── TEXTO PARA ANALIZAR
En 1968, el sacerdote Miguel Ángel Loredo sale de prisión
tan rebelde como había entrado, arengando a la juventud desde el púlpito y no
había manera de cerrarle la boca ni neutralizarlo. En la página 198 del libro
Después del silencio, en París, en abril de 1986, en el Tribunal sobre
Violaciones de los Derechos Humanos en Cuba, el cura dice después de hacer
varias denuncias: “Por último un accidente, en el cual fui atropellado por un
camión de carga y cuyo chofer no fue juzgado, lo cual ha hecho pensar a muchos
que se trató de un accidente provocado, el cual requirió intervención
quirúrgica y buen tiempo de recuperación en silla de ruedas y muletas”.
No hay dudas de que Oswaldo Payá era el más inteligente y
efectivo disidente cubano. Cada declaración internacional suya lastimaba a la
dictadura en sus entrañas.
Semanas atrás Paya había sido víctima de otro
espectacular choque en La Habana, estaba advertido. No escuchó. Esta vez dicen
que un camión en Bayamo intentó sacar el auto de la vía embistiéndolo en todo
momento.
Aún quedan puntos por aclarar; puede haber sorpresas,
pero todo indica que el castrismo pudo haber asesinado a Oswaldo Payá.
────
── DATOS
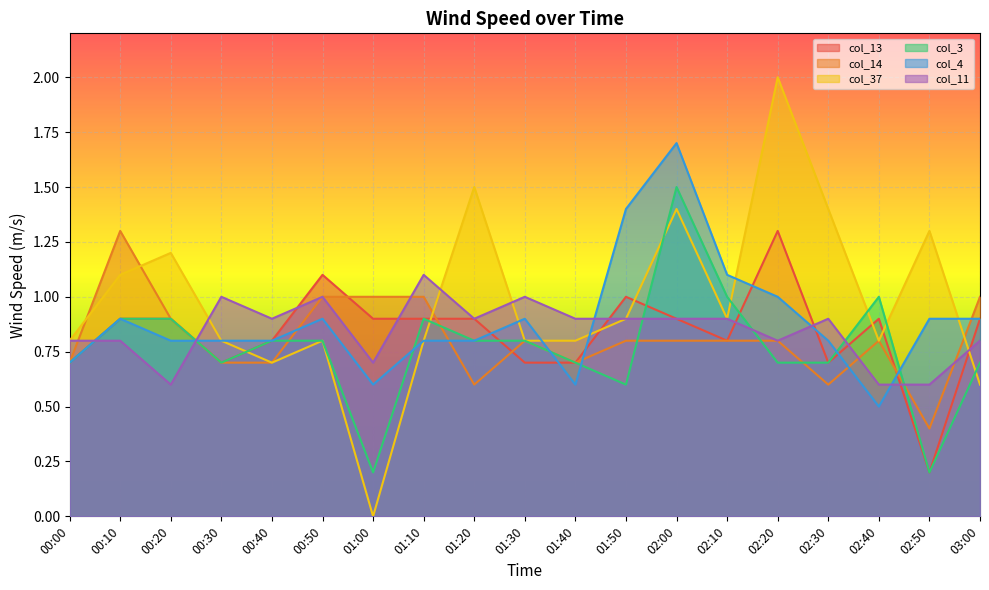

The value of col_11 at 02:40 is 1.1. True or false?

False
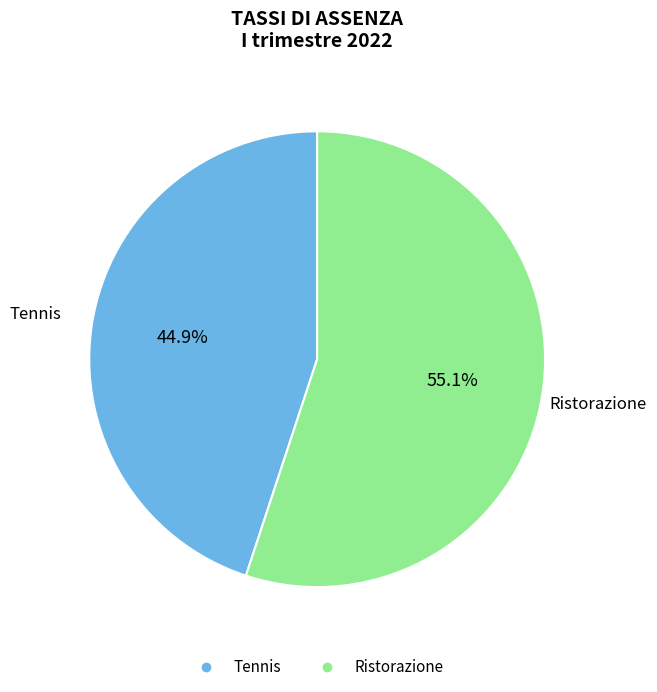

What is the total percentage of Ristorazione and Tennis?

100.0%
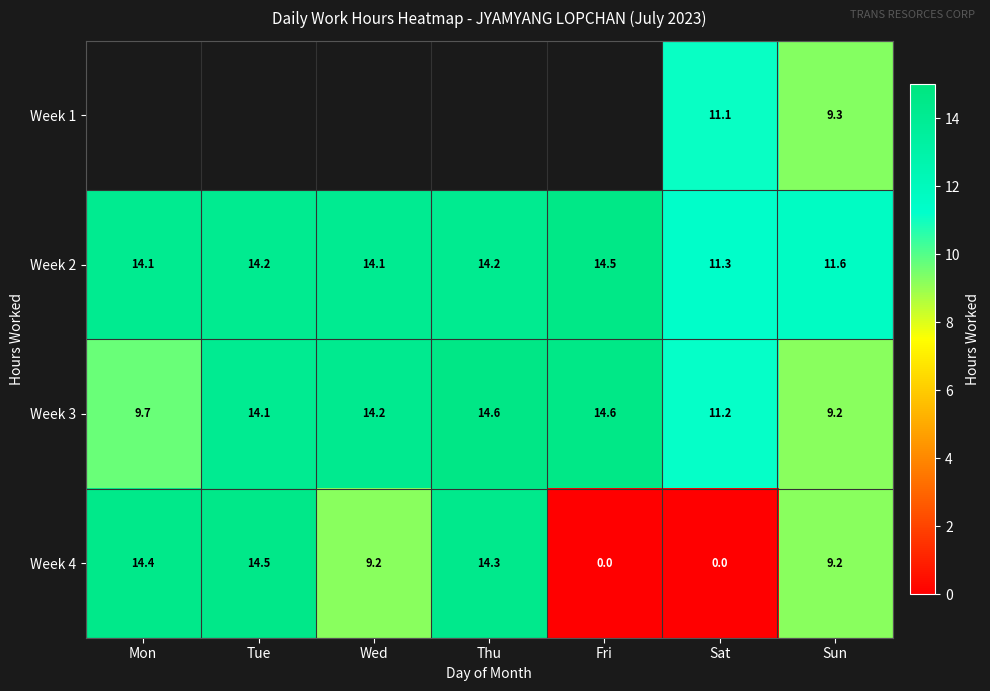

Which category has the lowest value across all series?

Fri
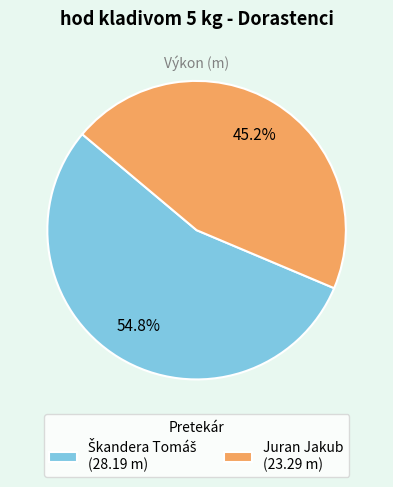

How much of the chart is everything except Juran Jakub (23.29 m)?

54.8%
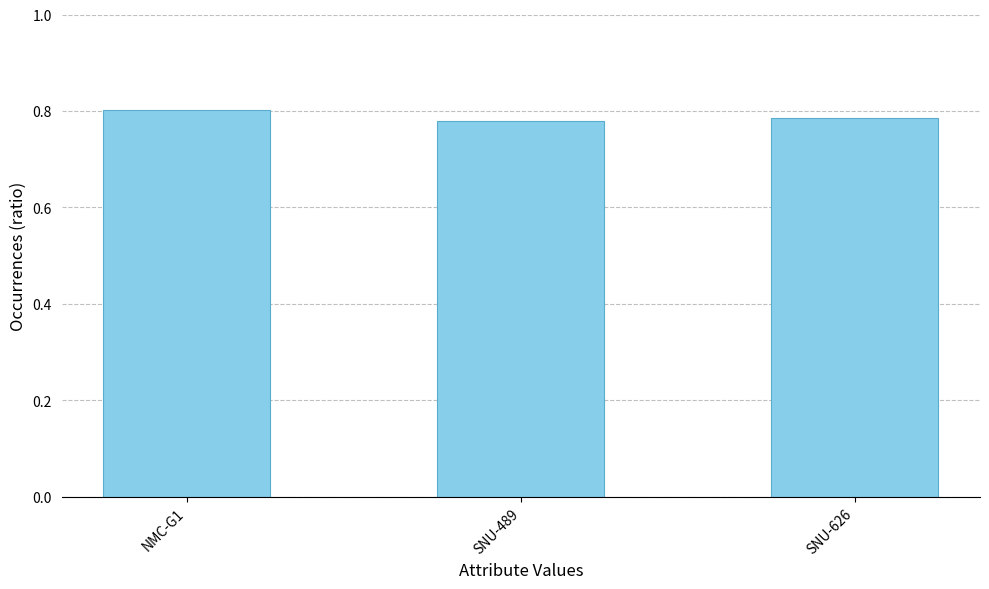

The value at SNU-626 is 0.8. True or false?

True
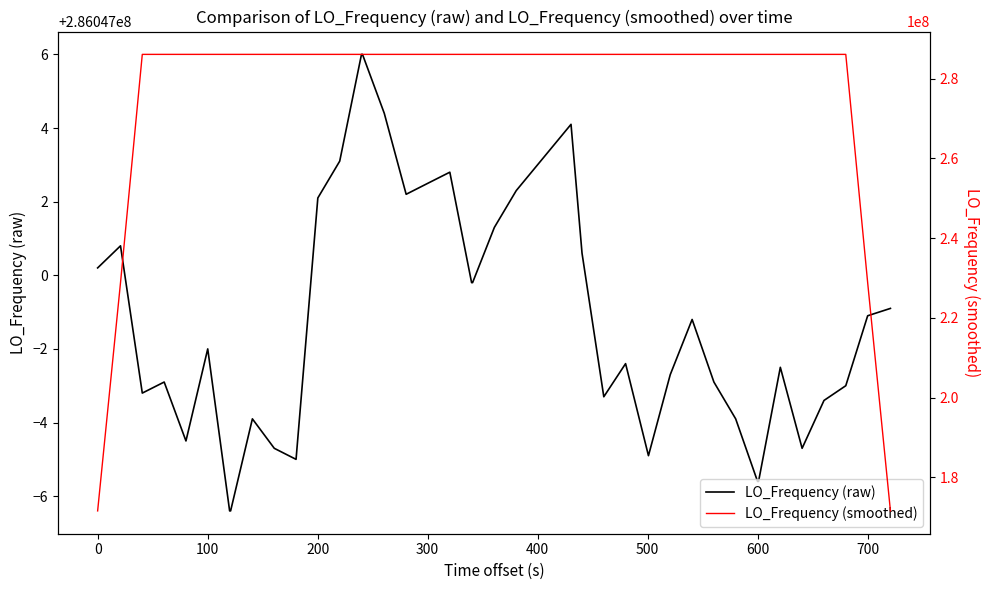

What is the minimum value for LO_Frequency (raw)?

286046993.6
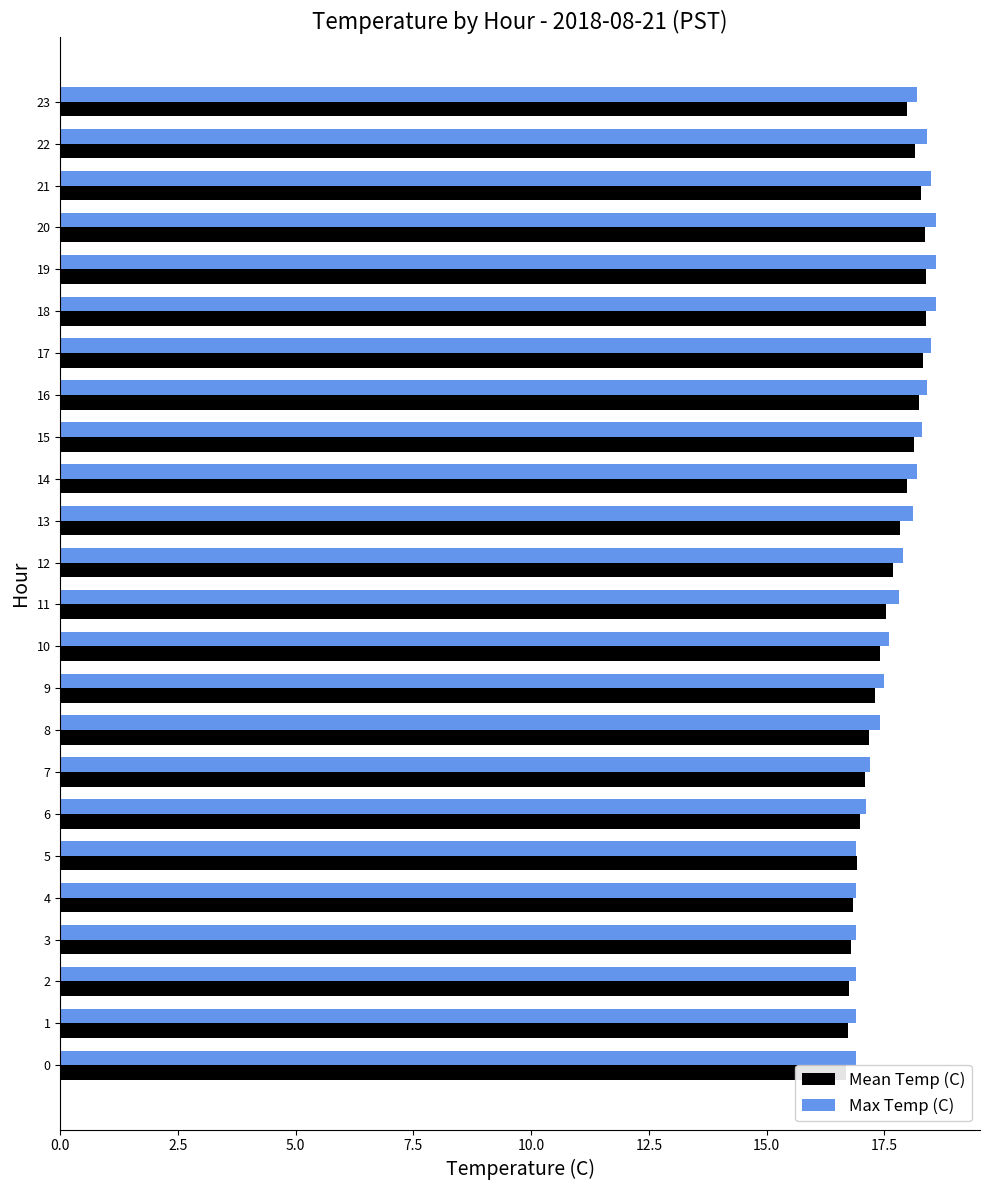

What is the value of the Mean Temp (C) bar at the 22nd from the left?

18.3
────
* ACTIVIDAD 1 *
Responde estas preguntas con lo que dice el texto para analizar:
(a) ¿En qué año sale de prisión Miguel Ángel Loredo?
(b) ¿En qué página del libro Después del silencio aparece la declaración del cura?
(c) ¿En qué lugar dicen que un camión intentó sacar de la vía el auto de Payá?
* ACTIVIDAD 2 *
Transcribe del texto para analizar el fragmento que empieza en "No hay dudas" y termina en "en sus entrañas.".
* ACTIVIDAD 3 *
Indica si cada afirmación coincide con el texto para analizar. Responde sí o no y cita las palabras exactas que lo deciden.
(a) El chofer del camión que atropelló a Loredo fue juzgado.
(b) Payá ya había sufrido otro choque en La Habana semanas antes.
(c) Ya no quedan puntos por aclarar sobre lo ocurrido.

* RESPUESTA FINAL 1 *
(a) En 1968.
(b) En la página 198.
(c) En Bayamo.

* RESPUESTA FINAL 2 *
No hay dudas de que Oswaldo Payá era el más inteligente y
efectivo disidente cubano. Cada declaración internacional suya lastimaba a la
dictadura en sus entrañas.

* RESPUESTA FINAL 3 *
(a) No: "cuyo chofer no fue juzgado".
(b) Sí: "Semanas atrás Paya había sido víctima de otro espectacular choque en La Habana".
(c) No: "Aún quedan puntos por aclarar".